DOCUMENT TEXT:
╔══
Prime Minister Goodwin Friday’s New Democratic Party government is advancing plans to launch a Citizenship by Investment programme in 2026, IMI Daily reported, placing the initiative against the most hostile international environment any Caribbean CBI launch has faced in the programme’s history. The decision marks a sharp policy break from the Gonsalves-era Unity Labour Party, which had publicly rejected CBI throughout its 24 years in office.

The political context is consequential. The US has suspended visa processing for Antigua and Barbuda and Dominica over their CBI operations. The European Union has issued its most serious CBI warning yet, telling Caribbean programmes to work toward discontinuation or face visa-waiver suspension. Launching into that environment is a calculated bet that the diaspora and high-net-worth demand for Caribbean citizenship is durable enough to absorb both regimes’ pressure, and that St Vincent can position its programme — at launch — as already meeting the due diligence standards the US and EU are demanding from existing programmes.
╚══
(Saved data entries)
╔══
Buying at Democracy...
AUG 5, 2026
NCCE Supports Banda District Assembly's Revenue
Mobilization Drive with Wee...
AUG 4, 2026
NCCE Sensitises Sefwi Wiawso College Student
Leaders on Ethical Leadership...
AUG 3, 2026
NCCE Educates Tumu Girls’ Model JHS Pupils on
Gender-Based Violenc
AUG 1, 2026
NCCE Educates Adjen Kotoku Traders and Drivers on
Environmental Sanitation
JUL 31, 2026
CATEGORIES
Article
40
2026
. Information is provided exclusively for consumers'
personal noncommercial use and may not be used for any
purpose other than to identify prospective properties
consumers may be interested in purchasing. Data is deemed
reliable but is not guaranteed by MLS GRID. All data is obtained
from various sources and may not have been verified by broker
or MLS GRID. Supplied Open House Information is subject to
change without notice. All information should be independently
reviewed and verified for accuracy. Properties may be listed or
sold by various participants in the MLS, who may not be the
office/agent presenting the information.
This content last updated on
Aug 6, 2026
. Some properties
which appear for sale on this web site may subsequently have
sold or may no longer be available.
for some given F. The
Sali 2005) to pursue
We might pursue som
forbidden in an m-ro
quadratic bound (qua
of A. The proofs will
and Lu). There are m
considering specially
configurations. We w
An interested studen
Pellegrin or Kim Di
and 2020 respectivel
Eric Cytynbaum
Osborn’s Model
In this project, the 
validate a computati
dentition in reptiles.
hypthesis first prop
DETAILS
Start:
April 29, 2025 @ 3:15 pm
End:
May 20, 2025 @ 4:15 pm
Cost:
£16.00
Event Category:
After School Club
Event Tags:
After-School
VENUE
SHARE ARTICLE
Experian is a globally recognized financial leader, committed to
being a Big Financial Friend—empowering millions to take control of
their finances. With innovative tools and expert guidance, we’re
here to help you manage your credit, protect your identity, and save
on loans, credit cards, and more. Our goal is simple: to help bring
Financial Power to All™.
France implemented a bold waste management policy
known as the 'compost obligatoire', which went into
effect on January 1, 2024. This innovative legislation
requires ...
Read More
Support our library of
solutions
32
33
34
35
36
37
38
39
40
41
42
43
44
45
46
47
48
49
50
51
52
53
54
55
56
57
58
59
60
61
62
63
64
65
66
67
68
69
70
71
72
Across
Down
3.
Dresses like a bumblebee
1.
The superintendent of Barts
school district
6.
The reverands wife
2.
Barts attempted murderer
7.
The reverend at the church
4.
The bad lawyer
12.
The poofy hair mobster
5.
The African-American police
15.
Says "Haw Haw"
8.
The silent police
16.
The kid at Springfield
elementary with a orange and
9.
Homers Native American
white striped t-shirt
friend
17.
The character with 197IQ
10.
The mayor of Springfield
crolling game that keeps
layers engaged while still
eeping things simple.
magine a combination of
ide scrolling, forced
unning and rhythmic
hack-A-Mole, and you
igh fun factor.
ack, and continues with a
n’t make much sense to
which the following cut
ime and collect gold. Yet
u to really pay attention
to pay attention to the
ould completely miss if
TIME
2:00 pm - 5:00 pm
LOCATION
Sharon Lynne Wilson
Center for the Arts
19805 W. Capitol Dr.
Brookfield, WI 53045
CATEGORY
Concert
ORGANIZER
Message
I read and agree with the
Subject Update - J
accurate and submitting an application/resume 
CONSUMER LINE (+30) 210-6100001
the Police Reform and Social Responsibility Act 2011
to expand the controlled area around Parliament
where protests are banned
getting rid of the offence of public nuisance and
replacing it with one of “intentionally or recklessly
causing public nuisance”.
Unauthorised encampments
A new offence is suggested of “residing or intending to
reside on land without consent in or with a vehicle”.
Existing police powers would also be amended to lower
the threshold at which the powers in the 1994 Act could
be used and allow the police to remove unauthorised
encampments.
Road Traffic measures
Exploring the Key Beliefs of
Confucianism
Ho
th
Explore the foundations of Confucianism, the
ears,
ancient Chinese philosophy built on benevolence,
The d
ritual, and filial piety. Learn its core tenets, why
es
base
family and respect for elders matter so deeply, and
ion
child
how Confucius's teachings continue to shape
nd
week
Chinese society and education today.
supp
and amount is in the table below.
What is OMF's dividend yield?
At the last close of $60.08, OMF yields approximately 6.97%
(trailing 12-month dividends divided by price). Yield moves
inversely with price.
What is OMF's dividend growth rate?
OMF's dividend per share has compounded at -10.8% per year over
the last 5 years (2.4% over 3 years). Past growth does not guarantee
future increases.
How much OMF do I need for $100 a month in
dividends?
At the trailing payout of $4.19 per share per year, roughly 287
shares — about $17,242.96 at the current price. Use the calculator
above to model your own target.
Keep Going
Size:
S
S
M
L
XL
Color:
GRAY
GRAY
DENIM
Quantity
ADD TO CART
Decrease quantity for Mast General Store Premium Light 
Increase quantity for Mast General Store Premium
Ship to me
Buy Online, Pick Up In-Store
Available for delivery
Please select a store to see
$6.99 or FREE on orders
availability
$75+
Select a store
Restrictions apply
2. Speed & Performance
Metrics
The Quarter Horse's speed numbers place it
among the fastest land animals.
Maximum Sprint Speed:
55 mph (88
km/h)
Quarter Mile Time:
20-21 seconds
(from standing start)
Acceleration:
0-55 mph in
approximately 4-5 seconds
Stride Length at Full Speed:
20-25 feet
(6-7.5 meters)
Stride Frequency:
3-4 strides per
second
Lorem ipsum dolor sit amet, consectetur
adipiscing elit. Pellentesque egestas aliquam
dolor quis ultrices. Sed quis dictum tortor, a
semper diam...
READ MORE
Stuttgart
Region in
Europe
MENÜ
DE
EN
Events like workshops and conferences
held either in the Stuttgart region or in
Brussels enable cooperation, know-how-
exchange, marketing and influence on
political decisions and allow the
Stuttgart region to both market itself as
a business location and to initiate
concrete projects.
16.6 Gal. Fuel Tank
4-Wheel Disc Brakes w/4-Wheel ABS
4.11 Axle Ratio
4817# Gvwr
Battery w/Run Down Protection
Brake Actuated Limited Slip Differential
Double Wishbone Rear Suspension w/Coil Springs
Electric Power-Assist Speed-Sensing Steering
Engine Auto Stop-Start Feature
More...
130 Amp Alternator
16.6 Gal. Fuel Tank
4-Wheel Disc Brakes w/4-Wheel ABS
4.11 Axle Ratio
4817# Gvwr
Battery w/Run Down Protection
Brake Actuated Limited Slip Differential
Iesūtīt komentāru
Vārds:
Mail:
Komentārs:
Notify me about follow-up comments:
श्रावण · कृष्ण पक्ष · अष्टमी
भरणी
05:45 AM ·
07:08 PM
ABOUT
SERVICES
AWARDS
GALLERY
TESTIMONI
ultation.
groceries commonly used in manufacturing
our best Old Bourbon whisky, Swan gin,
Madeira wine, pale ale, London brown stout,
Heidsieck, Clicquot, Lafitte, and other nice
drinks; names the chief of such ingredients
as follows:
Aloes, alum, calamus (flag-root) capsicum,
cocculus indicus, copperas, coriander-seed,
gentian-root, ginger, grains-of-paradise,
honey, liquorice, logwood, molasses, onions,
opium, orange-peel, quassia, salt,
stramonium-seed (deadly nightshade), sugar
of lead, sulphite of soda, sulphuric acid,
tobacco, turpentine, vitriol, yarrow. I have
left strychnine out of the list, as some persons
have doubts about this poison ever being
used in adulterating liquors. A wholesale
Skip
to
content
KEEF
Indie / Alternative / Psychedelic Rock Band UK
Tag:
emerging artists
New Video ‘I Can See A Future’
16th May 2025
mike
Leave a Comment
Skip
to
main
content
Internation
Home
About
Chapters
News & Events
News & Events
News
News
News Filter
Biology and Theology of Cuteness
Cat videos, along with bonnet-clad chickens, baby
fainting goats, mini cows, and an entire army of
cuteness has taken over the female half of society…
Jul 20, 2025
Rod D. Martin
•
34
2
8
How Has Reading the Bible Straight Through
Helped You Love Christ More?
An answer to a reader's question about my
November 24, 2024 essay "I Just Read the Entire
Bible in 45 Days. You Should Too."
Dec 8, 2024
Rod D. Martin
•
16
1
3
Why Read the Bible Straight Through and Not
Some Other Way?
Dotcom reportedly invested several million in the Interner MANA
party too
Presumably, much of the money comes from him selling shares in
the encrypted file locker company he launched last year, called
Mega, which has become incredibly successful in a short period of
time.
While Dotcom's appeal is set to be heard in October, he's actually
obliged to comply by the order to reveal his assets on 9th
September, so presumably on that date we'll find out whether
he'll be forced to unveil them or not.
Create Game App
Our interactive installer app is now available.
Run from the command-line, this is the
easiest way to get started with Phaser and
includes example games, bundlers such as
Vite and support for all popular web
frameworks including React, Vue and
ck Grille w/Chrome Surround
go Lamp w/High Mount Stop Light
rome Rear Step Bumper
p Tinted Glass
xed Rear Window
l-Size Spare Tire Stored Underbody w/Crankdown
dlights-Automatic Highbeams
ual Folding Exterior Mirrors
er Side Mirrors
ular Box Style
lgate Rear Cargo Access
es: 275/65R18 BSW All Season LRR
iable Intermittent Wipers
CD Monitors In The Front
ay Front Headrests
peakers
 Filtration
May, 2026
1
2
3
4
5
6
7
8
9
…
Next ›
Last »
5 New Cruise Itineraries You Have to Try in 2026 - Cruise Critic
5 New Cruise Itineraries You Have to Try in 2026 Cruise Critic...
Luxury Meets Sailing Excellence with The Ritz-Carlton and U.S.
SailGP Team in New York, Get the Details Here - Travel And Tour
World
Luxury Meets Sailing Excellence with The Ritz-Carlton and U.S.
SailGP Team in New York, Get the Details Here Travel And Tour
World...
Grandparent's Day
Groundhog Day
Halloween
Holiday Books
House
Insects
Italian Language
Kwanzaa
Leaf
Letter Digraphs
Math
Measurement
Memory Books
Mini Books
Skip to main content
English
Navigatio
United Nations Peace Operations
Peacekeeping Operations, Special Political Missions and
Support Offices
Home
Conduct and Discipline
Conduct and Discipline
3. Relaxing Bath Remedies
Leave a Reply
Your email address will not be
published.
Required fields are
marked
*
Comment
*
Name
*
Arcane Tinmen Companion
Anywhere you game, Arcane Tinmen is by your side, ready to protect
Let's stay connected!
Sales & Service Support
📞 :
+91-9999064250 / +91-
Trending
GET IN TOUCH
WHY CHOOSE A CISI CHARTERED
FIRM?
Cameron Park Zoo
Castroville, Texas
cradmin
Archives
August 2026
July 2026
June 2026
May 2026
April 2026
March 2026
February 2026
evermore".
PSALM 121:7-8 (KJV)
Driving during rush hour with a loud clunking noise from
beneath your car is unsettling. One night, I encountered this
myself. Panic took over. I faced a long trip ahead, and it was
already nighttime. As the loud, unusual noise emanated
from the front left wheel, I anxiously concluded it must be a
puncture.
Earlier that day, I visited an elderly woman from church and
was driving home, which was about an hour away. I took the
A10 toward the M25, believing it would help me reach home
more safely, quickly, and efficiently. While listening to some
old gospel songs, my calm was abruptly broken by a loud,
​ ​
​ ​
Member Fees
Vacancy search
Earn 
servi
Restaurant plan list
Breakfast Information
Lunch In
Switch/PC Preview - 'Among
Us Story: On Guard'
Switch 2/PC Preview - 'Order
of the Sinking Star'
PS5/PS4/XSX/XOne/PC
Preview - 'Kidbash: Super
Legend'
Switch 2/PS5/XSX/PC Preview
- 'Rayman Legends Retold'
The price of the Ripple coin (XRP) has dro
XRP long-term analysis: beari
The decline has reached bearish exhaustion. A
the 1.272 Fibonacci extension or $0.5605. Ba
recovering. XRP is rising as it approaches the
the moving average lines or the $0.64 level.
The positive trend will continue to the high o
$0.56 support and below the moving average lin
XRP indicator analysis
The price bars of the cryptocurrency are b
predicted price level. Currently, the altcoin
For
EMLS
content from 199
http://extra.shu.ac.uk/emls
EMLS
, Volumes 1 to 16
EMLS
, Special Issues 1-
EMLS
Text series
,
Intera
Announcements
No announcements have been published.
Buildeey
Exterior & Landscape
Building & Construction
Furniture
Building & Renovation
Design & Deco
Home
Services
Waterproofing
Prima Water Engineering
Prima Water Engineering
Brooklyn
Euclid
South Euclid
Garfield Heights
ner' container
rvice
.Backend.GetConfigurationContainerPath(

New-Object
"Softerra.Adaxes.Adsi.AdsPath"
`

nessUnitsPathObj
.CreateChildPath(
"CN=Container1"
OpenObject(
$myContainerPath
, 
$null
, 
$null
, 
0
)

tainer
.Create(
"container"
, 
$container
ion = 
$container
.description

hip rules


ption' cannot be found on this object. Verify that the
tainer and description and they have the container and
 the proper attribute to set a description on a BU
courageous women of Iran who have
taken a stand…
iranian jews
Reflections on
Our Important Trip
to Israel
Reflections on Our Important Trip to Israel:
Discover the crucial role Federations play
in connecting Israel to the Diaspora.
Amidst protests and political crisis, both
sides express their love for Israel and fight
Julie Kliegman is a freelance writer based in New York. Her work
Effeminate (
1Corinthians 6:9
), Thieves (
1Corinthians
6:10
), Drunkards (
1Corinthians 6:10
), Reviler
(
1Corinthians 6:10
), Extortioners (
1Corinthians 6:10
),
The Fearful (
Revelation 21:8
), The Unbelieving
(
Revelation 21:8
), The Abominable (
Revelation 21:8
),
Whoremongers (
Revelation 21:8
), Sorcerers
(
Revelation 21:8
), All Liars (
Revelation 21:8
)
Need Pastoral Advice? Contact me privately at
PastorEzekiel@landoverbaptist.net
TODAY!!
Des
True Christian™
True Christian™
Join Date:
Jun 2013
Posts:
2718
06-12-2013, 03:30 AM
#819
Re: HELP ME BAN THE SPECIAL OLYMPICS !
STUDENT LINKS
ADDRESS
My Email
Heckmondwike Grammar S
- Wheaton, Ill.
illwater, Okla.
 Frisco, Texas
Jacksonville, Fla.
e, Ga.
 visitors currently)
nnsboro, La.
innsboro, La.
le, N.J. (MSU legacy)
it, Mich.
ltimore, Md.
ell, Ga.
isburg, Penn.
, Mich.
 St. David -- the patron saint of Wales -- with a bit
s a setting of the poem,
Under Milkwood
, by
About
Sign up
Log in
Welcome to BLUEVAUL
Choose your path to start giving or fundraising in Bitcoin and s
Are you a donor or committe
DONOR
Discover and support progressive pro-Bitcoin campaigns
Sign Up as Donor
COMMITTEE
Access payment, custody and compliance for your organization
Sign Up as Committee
╚══
PROBLEMS AND TASKS:
**a.** In the article on St Vincent's citizenship-by-investment plan, how many years was the Unity Labour Party in office?
**b.** Using the article on St Vincent's citizenship-by-investment plan, explain why launching the program in 2026 is described as a calculated bet.
**c.** Extend the article on St Vincent's citizenship-by-investment plan from where it stops.

RESPONSES TO THE EXERCISE:
**a.** 24 years.

**b.** The program would launch while the US has suspended visa processing for Antigua and Barbuda and Dominica over their CBI operations, and the European Union has told Caribbean programs to work toward discontinuation or face visa-waiver suspension. The bet is that diaspora and high-net-worth demand for Caribbean citizenship is durable enough to absorb that pressure. It also assumes St Vincent can present its program at launch as already meeting the due diligence standards the US and EU are demanding.

**c.**
For St Vincent’s fiscal situation, the CBI revenue potential is significant. The country is rebuilding from La Soufrière, managing climate adaptation costs, and absorbing the same external shocks that have hit every small Caribbean economy. Friday’s framing — that the demand for CBI programmes will remain high among high-net-worth individuals whose interests gain priority in global affairs — is realistic about the market. Whether the launch design holds up against international scrutiny is the question the next 12 months will answer.